Overall rate locks were up 1.3% in August compared with July, driven by a 7.6% increase in cash-out refinance activity, according to Black Knight’s Originations Market Monitor.
The increase put cash-out refinance lending up more than 41% during the last three months.
What’s more, cash-out refinancing was up 30% compared with August 2020.
The increase in cash-out activity was enough to push the overall refinance share of the market mix back above 50% for the first time since February, even with rate/term lending remaining essentially flat (-0.5%).
Locks on purchase loans stayed roughly flat as well, ticking down 0.8% from July as rising home prices and constrained for-sale inventory continue to put downward pressure on purchase lending volumes.
Scott Happ. president, secondary marketing technologies, for Black Knight says the recent drop in mortgage interest rates – which recently fell back below an average of 3% and have been hovering around 3% for months now – “seems to have been enough to spur some high-credit-score and high-balance borrowers to refinance, as average credit scores rose along with the non-conforming share of the market.”

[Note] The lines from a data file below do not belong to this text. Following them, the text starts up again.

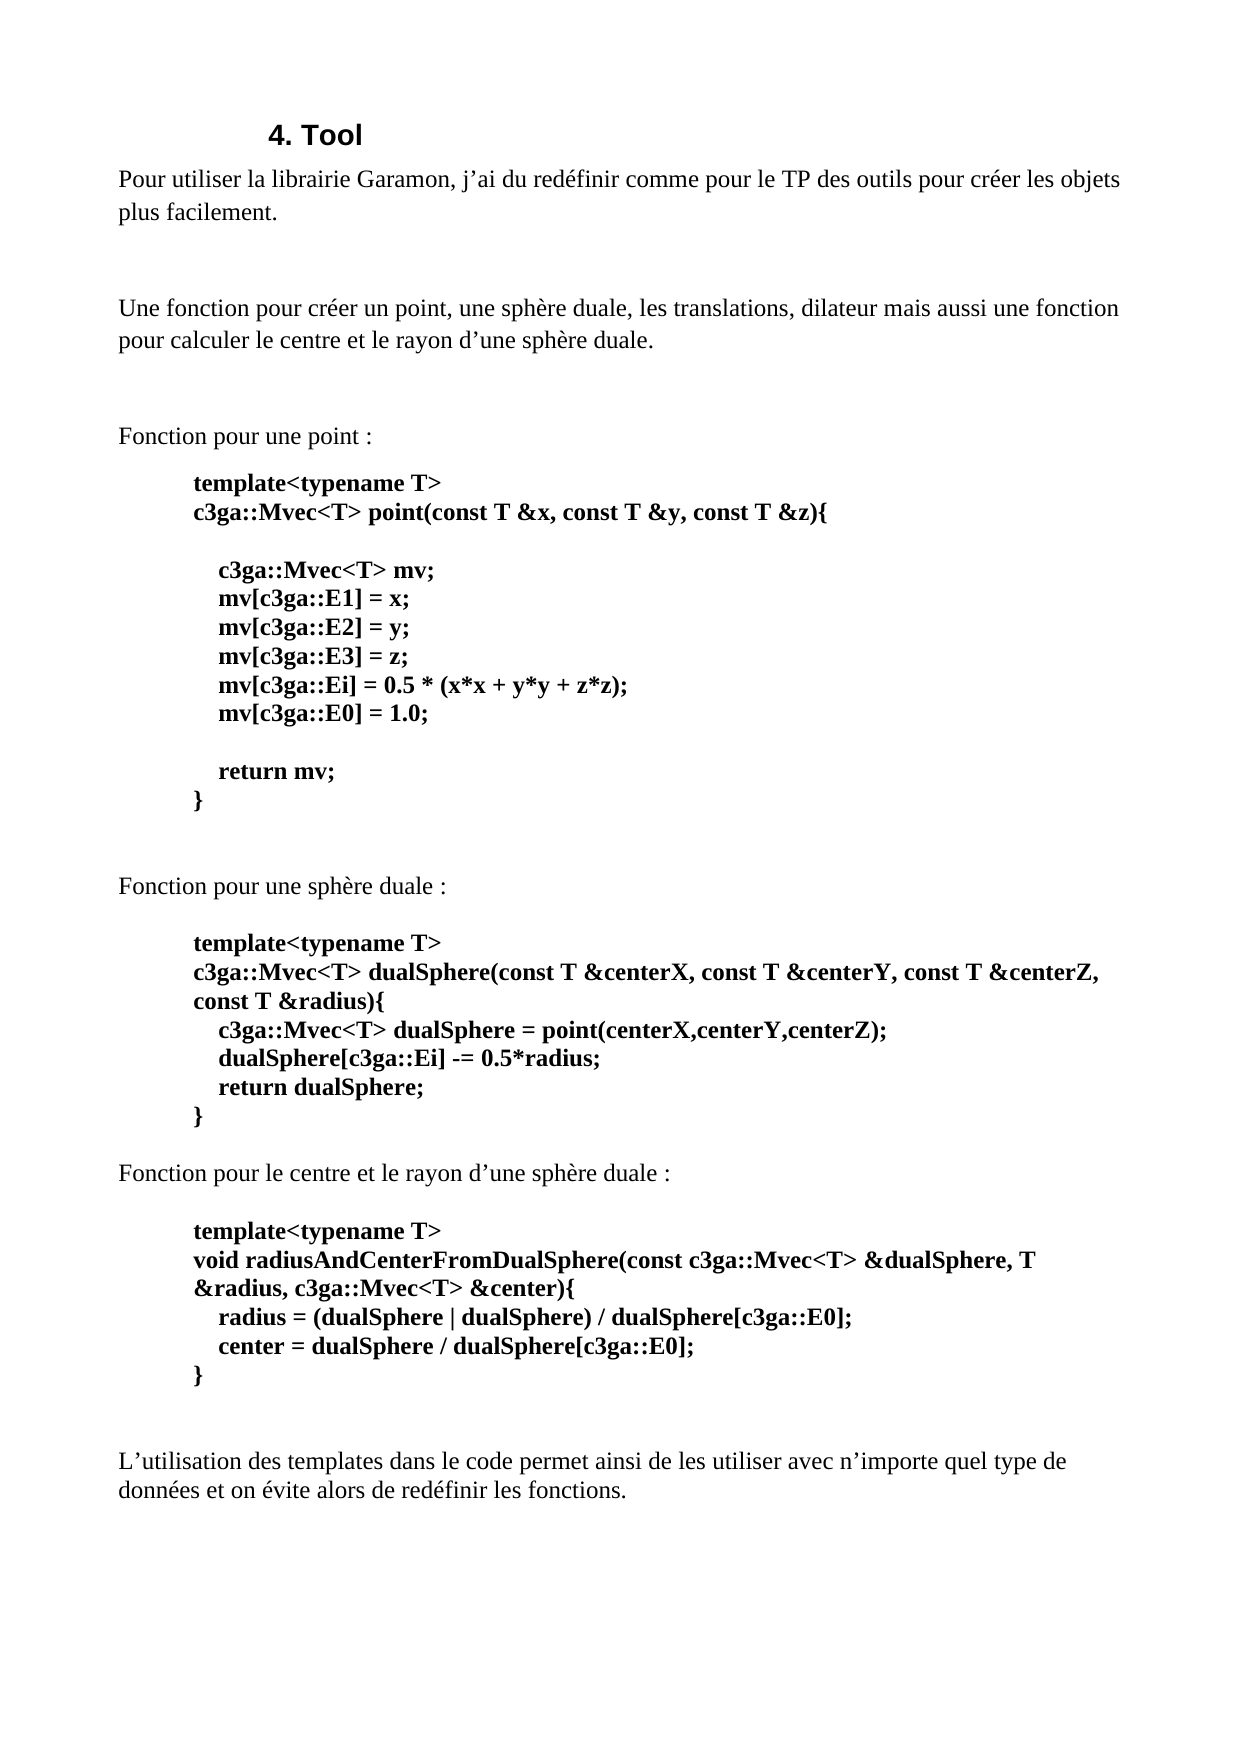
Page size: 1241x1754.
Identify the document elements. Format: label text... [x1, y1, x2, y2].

text template<typename T> c3ga::Mvec<T> dualSphere(const T &centerX, const T &centerY, const T &centerZ, const T &radius){ c3ga::Mvec<T> dualSphere = point(centerX,centerY,centerZ); dualSphere[c3ga::Ei] -= 0.5*radius; return dualSphere; } [118, 900, 1122, 1130]
subtitle 4. Tool [268, 118, 1122, 152]
text Fonction pour une sphère duale : [118, 871, 1122, 900]
text L’utilisation des templates dans le code permet ainsi de les utiliser avec n’importe quel type de données et on évite alors de redéfinir les fonctions. [118, 1446, 1122, 1503]
text Une fonction pour créer un point, une sphère duale, les translations, dilateur mais aussi une fonction pour calculer le centre et le rayon d’une sphère duale. [118, 293, 1122, 354]
text template<typename T> void radiusAndCenterFromDualSphere(const c3ga::Mvec<T> &dualSphere, T &radius, c3ga::Mvec<T> &center){ radius = (dualSphere | dualSphere) / dualSphere[c3ga::E0]; center = dualSphere / dualSphere[c3ga::E0]; } [118, 1216, 1122, 1388]
text Fonction pour une point : [118, 421, 1122, 449]
text Pour utiliser la librairie Garamon, j’ai du redéfinir comme pour le TP des outils pour créer les objets plus facilement. [118, 164, 1122, 226]
text Fonction pour le centre et le rayon d’une sphère duale : [118, 1158, 1122, 1187]
text template<typename T> c3ga::Mvec<T> point(const T &x, const T &y, const T &z){ c3ga::Mvec<T> mv; mv[c3ga::E1] = x; mv[c3ga::E2] = y; mv[c3ga::E3] = z; mv[c3ga::Ei] = 0.5 * (x*x + y*y + z*z); mv[c3ga::E0] = 1.0; return mv; } [118, 468, 1122, 813]
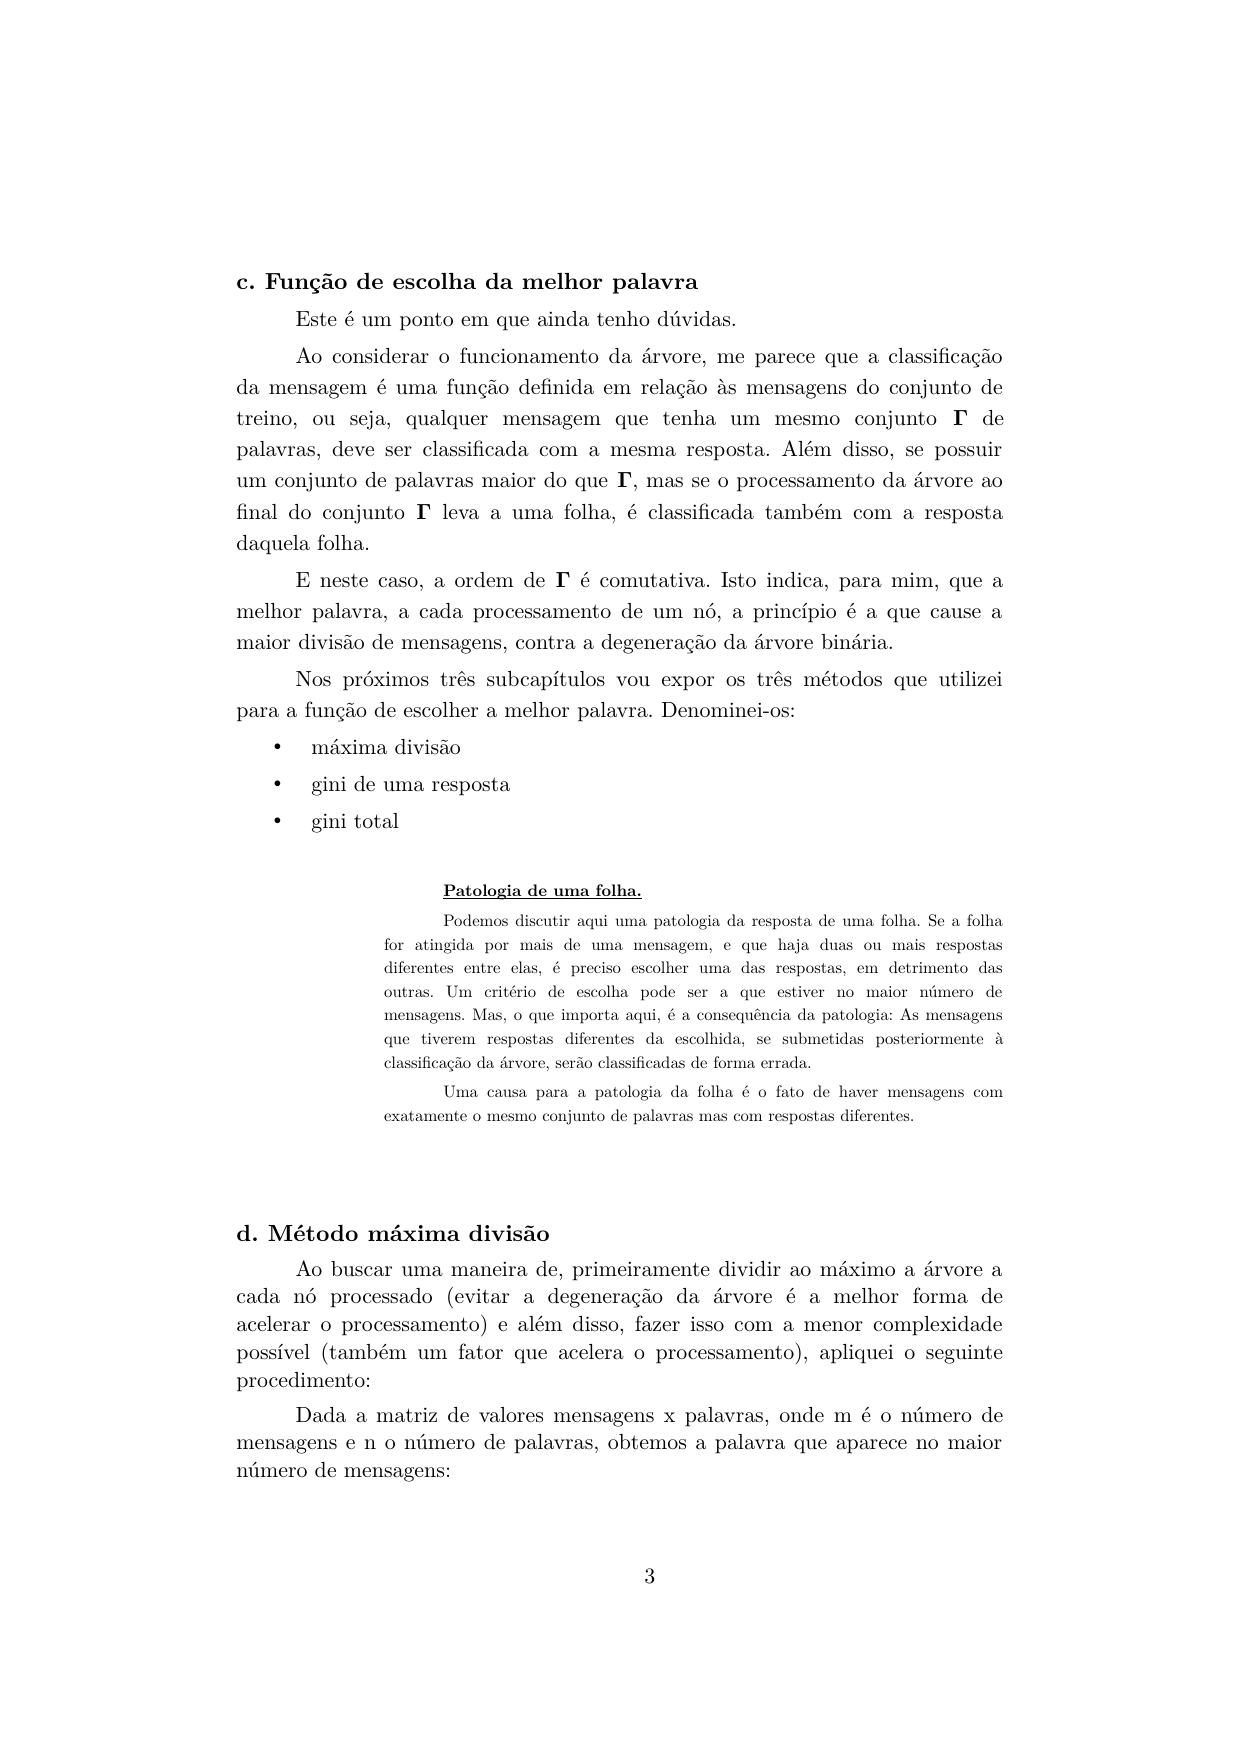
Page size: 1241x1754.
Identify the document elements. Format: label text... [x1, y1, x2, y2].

“The rise in cash-out lending is hardly surprising given the extraordinary growth we’ve seen in tappable equity this year,” Happ says in the report. “We’ve now seen cash-out activity increase for three consecutive months, and with $173,000 in equity available to the average homeowner with a mortgage and home prices still climbing, there is still room in the market for growth. With equity levels at record highs and interest rates broadly expected to tick upward in coming years, cash-out lending is likely to play a much larger part in the overall refinance market.”